Once you reach the line containing "index tip: (193, 108)", reproduce it and every later line exactly, through the end of the data.

━━━━━━

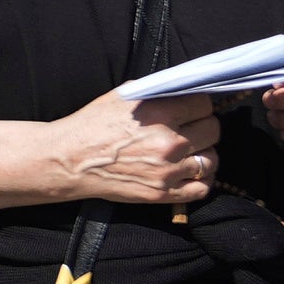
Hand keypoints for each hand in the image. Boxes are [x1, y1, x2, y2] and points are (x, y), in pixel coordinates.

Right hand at [50, 87, 220, 211]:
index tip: (193, 108)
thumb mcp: (123, 96)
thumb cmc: (92, 125)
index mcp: (159, 113)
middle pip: (213, 130)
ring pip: (211, 159)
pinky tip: (193, 172)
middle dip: (204, 125)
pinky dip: (202, 179)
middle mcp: (168, 142)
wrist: (70, 161)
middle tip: (192, 127)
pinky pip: (202, 188)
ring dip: (205, 152)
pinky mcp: (163, 194)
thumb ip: (157, 92)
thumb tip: (183, 90)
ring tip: (192, 150)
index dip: (199, 104)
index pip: (205, 104)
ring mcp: (168, 171)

━━━━━━

* _OUTPUT FOR THIS TASK_:
index tip: (193, 108)
thumb mcp: (123, 96)
thumb cmc: (92, 125)
index mcp: (159, 113)
middle pip: (213, 130)
ring pip: (211, 159)
pinky tip: (193, 172)
middle dip: (204, 125)
pinky dip: (202, 179)
middle mcp: (168, 142)
wrist: (70, 161)
middle tip: (192, 127)
pinky pip: (202, 188)
ring dip: (205, 152)
pinky mcp: (163, 194)
thumb ip: (157, 92)
thumb tip: (183, 90)
ring tip: (192, 150)
index dip: (199, 104)
index pip: (205, 104)
ring mcp: (168, 171)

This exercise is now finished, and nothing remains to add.